Devant toutes ces pièces, le plaisir esthétique est certes lié aux ressentis devant des configurations formelles et spatiales des pièces mais avec ce « supplément » apporté par les renvois fréquents aux visuels et aux concepts de l’histoire de l’art du XXe siècle. Malgré ces puissances tutélaires, le créateur d’aujourd’hui se doit pourtant de réussir à exister. C’est ce que prouve cette présente exposition. Comme on l’a entendu à la lecture des noms d’artistes déjà cités les références sont nombreuses, disparates, hétérogènes, ce qui permet à Dominique Angel de s’accomplir comme un créateur singulier. Par delà les styles des autres astucieusement évoqués, il y a une façon Angel de réunir les formes et les matériaux. L’actuelle exposition fait remarquer un type d’association déjà présente dans les pièces plus anciennes à l’intitulé identique : Sans titre, 1986. La banalité des matériaux (tôle ondulée, pâte à papier, fer plat, fil de fer) est transcendée par l’originalité des assemblages et l’inattendu des mises en espace. Les assemblages cumulatifs conjuguent déjà les contraires : continu/séparé, stabilité/déséquilibre, ordonnance/désordre, abstractions formelles/évocations dénotatives. Toutes ces expérimentations sont parachevées afin aboutir à une autonomie relative. Ainsi une Pièce supplémentaire (1998-2014) de l’exposition regroupe, sur plusieurs petites tables en bois, diverses compositions de petite taille, souvent à base de plâtre : plutôt que regarder l’ensemble, on apprécie de circuler entre ces sellettes en examinant une seule pièce ou plusieurs à la fois.

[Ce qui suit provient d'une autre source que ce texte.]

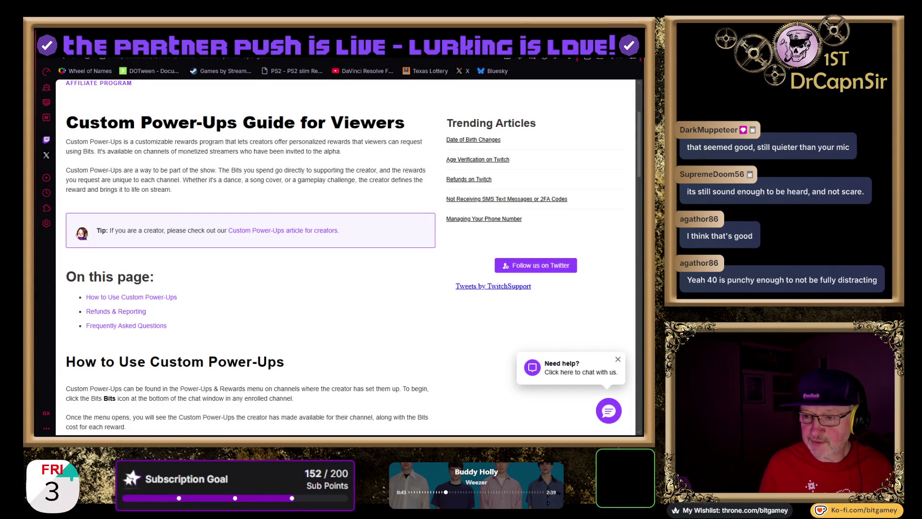
key("ctrl+Tab")
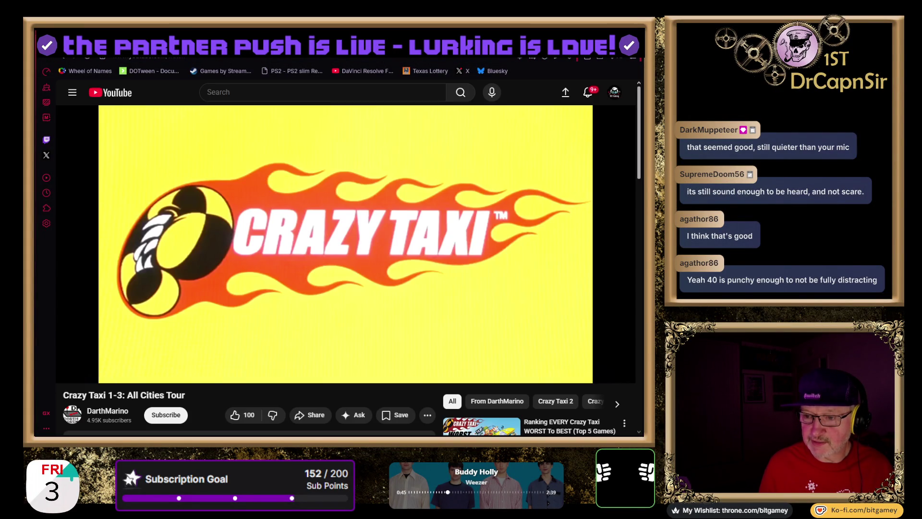
Cycle tabs past the Crazy Taxi video to the Custom Power-Ups Guide for Viewers article
key("ctrl+Tab")
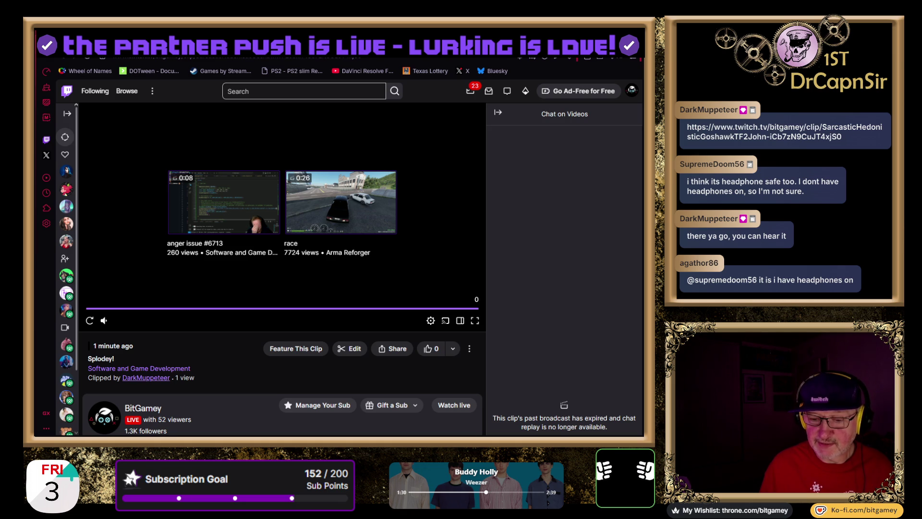
key("ctrl+Tab")
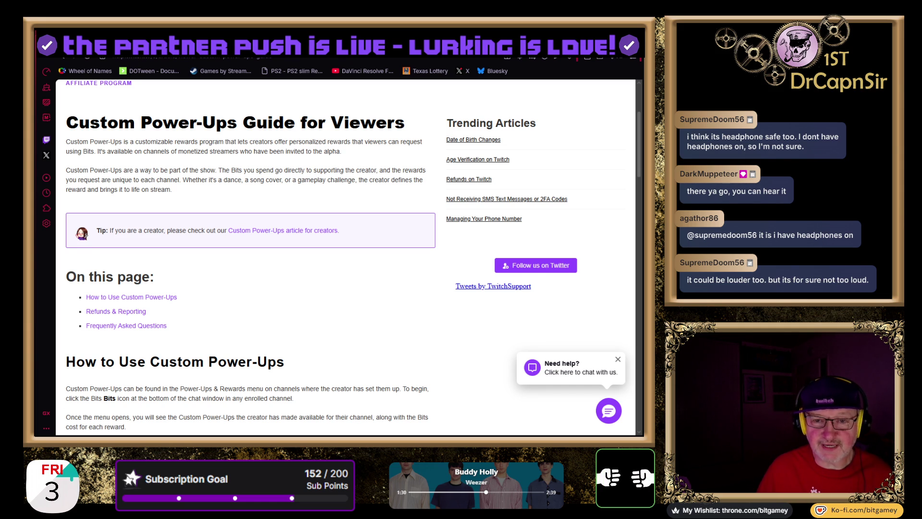
scroll(146, 204, "up", 1)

Dominique Angel montre beaucoup de qualités différentes tant pour faire ce qu’il fait que pour montrer ce qu’il montre. Part delà les artistes convoqués, il déploie une œuvre développant une sensibilité propre et une pensée singulière. Conscient et malicieux, il a choisi comme titre de l’exposition une phrase de Fernand Raynaud : « Quand je vois ce que je vois, et j’entends ce que j’entends, je suis bien content de penser ce que je pense ».